Escapement, and why harvest is not the whole run

This site tracks the commercial HARVEST against the harvest forecast. It does not yet track ESCAPEMENT, the salmon that pass upriver to spawn. That matters, because ADF&G manages fisheries to escapement goals, and the total run is harvest plus escapement, so a harvest-only percent of forecast can understate a run where escapement is front-loaded, a lot of fish let up the rivers early before the fishery takes its share. ADF&G publishes daily escapement counts by river in season; folding them into a Bristol Bay total-run read is a planned addition. Until then, read the percent of forecast as a harvest pace, not a run-strength verdict, and see the glossary entry for escapement.

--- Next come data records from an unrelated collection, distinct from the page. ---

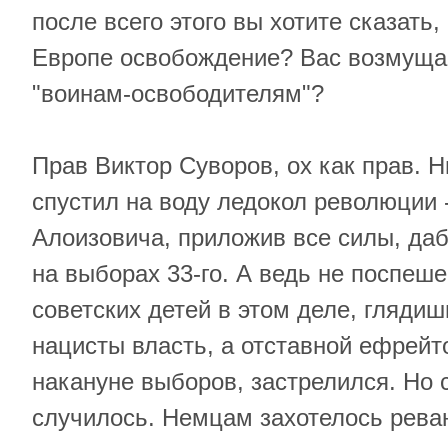
после всего этого вы хотите сказать
Европе освобождение? Вас возмуща
"воинам-освободителям"?
Прав Виктор Суворов, ох как прав. Н
спустил на воду ледокол революции
Алоизовича, приложив все силы, да
на выборах 33-го. А ведь не поспеш
советских детей в этом деле, глядиш
нацисты власть, а отставной ефрейт
накануне выборов, застрелился. Но с
случилось. Немцам захотелось рева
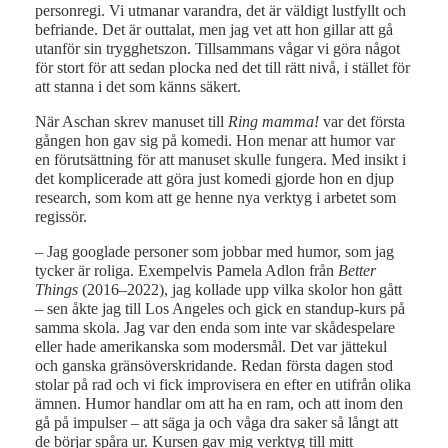
personregi. Vi utmanar varandra, det är väldigt lustfyllt och
befriande. Det är outtalat, men jag vet att hon gillar att gå
utanför sin trygghetszon. Tillsammans vågar vi göra något
för stort för att sedan plocka ned det till rätt nivå, i stället för
att stanna i det som känns säkert.
När Aschan skrev manuset till
Ring mamma!
var det första
gången hon gav sig på komedi. Hon menar att humor var
en förutsättning för att manuset skulle fungera. Med insikt i
det komplicerade att göra just komedi gjorde hon en djup
research, som kom att ge henne nya verktyg i arbetet som
regissör.
– Jag googlade personer som jobbar med humor, som jag
tycker är roliga. Exempelvis Pamela Adlon från
Better
Things
(2016–2022), jag kollade upp vilka skolor hon gått
– sen åkte jag till Los Angeles och gick en standup-kurs på
samma skola. Jag var den enda som inte var skådespelare
eller hade amerikanska som modersmål. Det var jättekul
och ganska gränsöverskridande. Redan första dagen stod
stolar på rad och vi fick improvisera en efter en utifrån olika
ämnen. Humor handlar om att ha en ram, och att inom den
gå på impulser – att säga ja och våga dra saker så långt att
de börjar spåra ur. Kursen gav mig verktyg till mitt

Run-timing versus normal, and why we do not show a pace-vs-history number yet

We tried to build the most useful in-season read, this year's pace against a normal year at the same point in the run, and came up honestly short. Building it needs several prior seasons of cumulative harvest at the same date. ADF&G's own multi-year timing charts sit behind a dashboard we cannot cleanly automate, so we reconstructed what we could from the Internet Archive's Wayback Machine, which has captured this same ADF&G Blue Sheet page across past seasons. The result: coverage is too sparse and badly timed to support a reliable typical-pace baseline. The captures cluster in August and September, after most of the fishing, and the late-June-into-July Bristol Bay peak, the exact window that matters, is almost never captured. No prior season has two captures close enough on either side of early July to pin the pace there without drawing a straight line across the whole peak. So we do not show a pace-versus-typical number, and we will not interpolate one across the peak. Why a straight line is the wrong tool: a salmon run is pulsed, not linear. It sits near zero for weeks, explodes over a handful of days at the peak, then tails off, so the fraction of the season that is in by a given date is a steep S-curve, not a ramp. Reading pace by calendar date against a real historical S-curve is meaningful; interpolating a straight line across a fifty-day gap that spans the entire peak is not, and it would invent the false precision this site exists to avoid. We keep building our own dated history each season, and a versus-normal read will appear once the coverage genuinely supports one.

What is not here yet

CFEC permit-value data, the price of a Bristol Bay or a Southeast permit, sits behind the same barrier as ADF&G's other dashboards, so it is not yet wired in. Escapement and a Bristol Bay total-run read are the other planned additions. When any of these can be automated cleanly it will get its own place. We would rather leave a thing out than scrape it unreliably.

What we do not compute

We do not forecast runs, we carry no price model, and we never tell a reader where to fish, when to sell, or what a permit is worth. Where a public number does not exist we leave it blank rather than estimate it. Charts and figures on this site are free to republish with visible attribution and a link back.

For the plain-English version of how to read a page, see how to read this.

Republishing our charts and statistics

The charts and statistics on The Run are free to republish. Use them in an article, a report, a class, a presentation, or a post — you do not need to ask us first. We ask one thing in return: credit The Run with a visible link back to the page you took the figure or chart from, and keep that link live.

Every chart has an Embed chart button with a snippet you can paste straight into a web page. Because it points at the live image, the chart you embed today keeps updating itself as new data lands — you never have to swap in a fresh screenshot. Every data page, guide, and issue has a Cite button that hands you a ready-made citation line, including the date the data runs through. If you are quoting a number, keep that date: it is what tells your reader how current the figure is.